Le train que j’ai pris cet après-midi pour traverser la Wallonie avait 45 minutes de retard. Rien d’inhabituel sur les lignes de la SNCB (Société Nationale des Chemins de fer Belges), société publique moribonde, lentement transformée en cadavre par d’impitoyables coupes budgétaires, et vouée à une privatisation rampante.

Mais ce qui est plus inhabituel, c’est le motif du retard, annoncé par notre chef de train : Mesdames et Messieurs, notre train est immobilisé en Gare de Namur suite à la présence d’une personne suicidaire entres les gares de Floreffe et Flawinne. Nous vous tenons informés de l’évolution de la situation.

Une rumeur de réprobation court soudain parmi les passagers (en majorité des étudiants) dont les correspondances, le retour à la maison et l’après-midi entier se trouvent perturbés. Chaque soupir exaspéré signifie : « Pourquoi est-ce que ça m’arrive à Moi ? Pourquoi est-ce que ce malade vient m’emmerder, MOI ? » Et la rumeur renaît à plusieurs reprises, au fil des annonces du prolongement de l’arrêt en gare.

Naturellement, il m’est arrivé aussi de réagir ainsi, notamment dans le métro parisien où ce genre d’événement n’est pas rare. Cependant, cet après-midi, le chômeur vagabond que je suis n’est pressé par rien. Je peux donc tranquillement rester assis sans enrager. C’est le précieux (et intolérable pour certains) privilège des sans-emplois.

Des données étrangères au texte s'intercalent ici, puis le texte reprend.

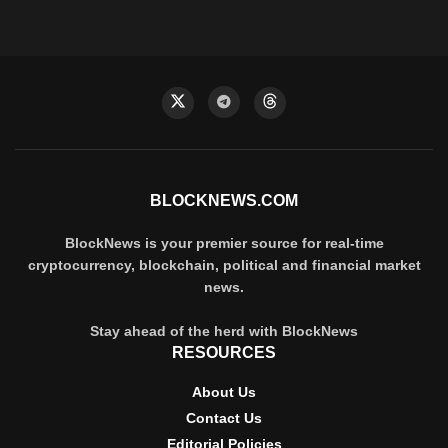
BLOCKNEWS.COM
BlockNews is your premier source for real-time
cryptocurrency, blockchain, political and financial market
news.
Stay ahead of the herd with BlockNews
RESOURCES
About Us
Contact Us
Editorial Policies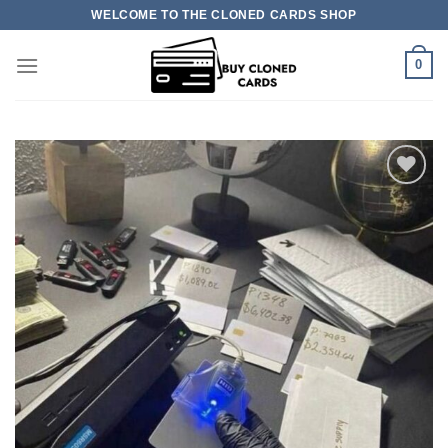
Skip
WELCOME TO THE CLONED CARDS SHOP
to
content
0
Add to
wishlist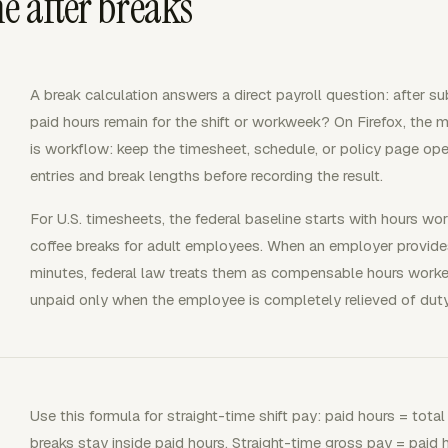
e after breaks
A break calculation answers a direct payroll question: after 
paid hours remain for the shift or workweek? On Firefox, the 
is workflow: keep the timesheet, schedule, or policy page op
entries and break lengths before recording the result.
For U.S. timesheets, the federal baseline starts with hours wo
coffee breaks for adult employees. When an employer provides
minutes, federal law treats them as compensable hours worked
unpaid only when the employee is completely relieved of duty
Use this formula for straight-time shift pay: paid hours = tota
breaks stay inside paid hours. Straight-time gross pay = paid 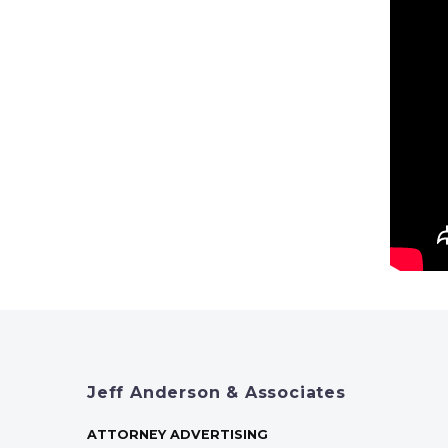
Jeff Anderson & Associates
ATTORNEY ADVERTISING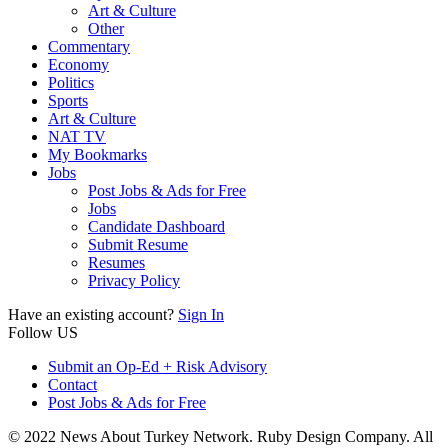
Art & Culture
Other
Commentary
Economy
Politics
Sports
Art & Culture
NAT TV
My Bookmarks
Jobs
Post Jobs & Ads for Free
Jobs
Candidate Dashboard
Submit Resume
Resumes
Privacy Policy
Have an existing account?
Sign In
Follow US
Submit an Op-Ed + Risk Advisory
Contact
Post Jobs & Ads for Free
© 2022 News About Turkey Network. Ruby Design Company. All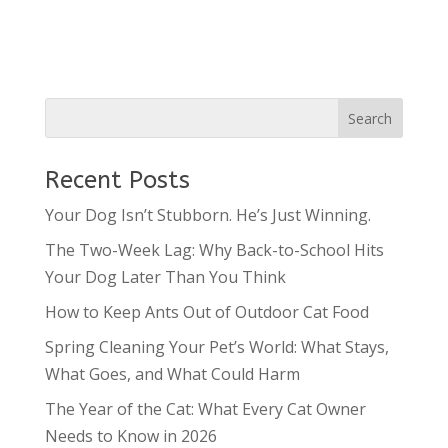
Recent Posts
Your Dog Isn’t Stubborn. He’s Just Winning.
The Two-Week Lag: Why Back-to-School Hits
Your Dog Later Than You Think
How to Keep Ants Out of Outdoor Cat Food
Spring Cleaning Your Pet’s World: What Stays,
What Goes, and What Could Harm
The Year of the Cat: What Every Cat Owner
Needs to Know in 2026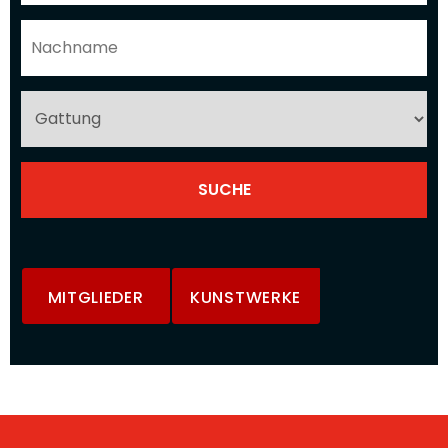
MITGLIEDER
KUNSTWERKE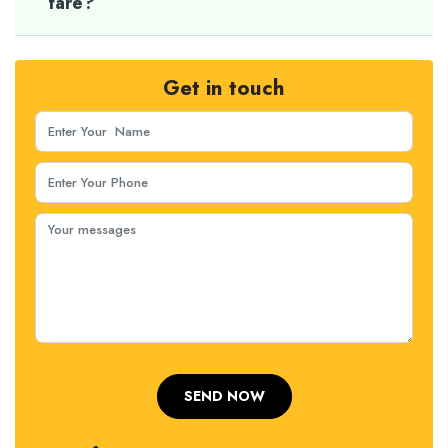
fare?
Get in touch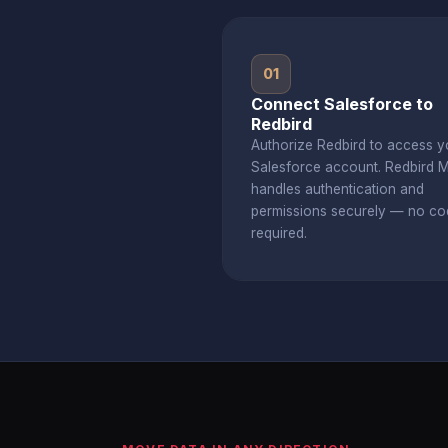
01
Connect Salesforce to
Redbird
Authorize Redbird to access y
Salesforce account. Redbird 
handles authentication and
permissions securely — no co
required.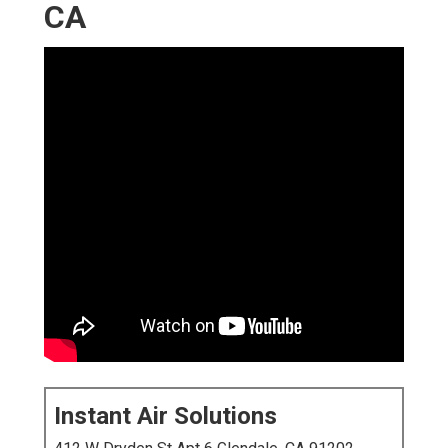
CA
Instant Air Solutions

Dans ce moment suspendu, me vient alors une pensée pour une personne de ma connaissance qui, un soir, s’était aventurée ainsi, sur les voies ferrées proches de sa maison. Elle était aux prises avec une dépression sévère, en partie causée par une situation professionnelle toxique et anxiogène. Je m’avise qu’elle aussi, peut-être, à son insu, a pu déranger les passagers pressés d’un train.

Me revient aussi en mémoire un adage africain, lu je ne sais où : « Chez nous, quand une personne est malade, on dit que tout le village est malade ». Sans doute faudrait-il élargir le propos et dire « Sur cette Terre, quand une personne est misérable, tout le monde est misérable ». C’est alors qu’on pourrait parler de « village mondial ». Les autoroutes de l’information seraient devenues des autoroutes du coeur. Nous pourrions dire que nous sommes véritablement connectés.

Bien sûr, ce type de rêverie-là appartient à un autre univers que le nôtre. C’est le genre de considérations naïves qui peut nous venir à l’esprit uniquement quand le train est à l’arrêt, – c’est-à-dire quand la course toujours recommencée de chacun vers son gagne-pain (et ses chimères) est suspendue ; quand un espace est libéré pour l’inépuisable imagination qui est en nous, maintenue sous cloche le reste du temps.

J’ignore ce qu’il est advenu, cet-après-midi, de la « personne suicidaire » entre Floreffe et Flawinne. J’espère que ceux ou celles qui l’ont recueillie n’étaient pas trop pressés de rentrer ou de finir un autre travail urgent. J’espère qu’on n’aura pas voulu lui faire subir un interrogatoire serré pour faire rentrer rapidement son histoire dans les cases et les menus déroulants d’un logiciel.

Par-dessus tout, j’espère qu’elle a pu trouver face à elle des êtres disponibles, capables d’envoyer au diable leurs procédures, leurs objectifs, leur ordre du jour. Et j’espère qu’il en sera de même pour nous tous, voyageurs incertains, la prochaine fois que nous serons perdus.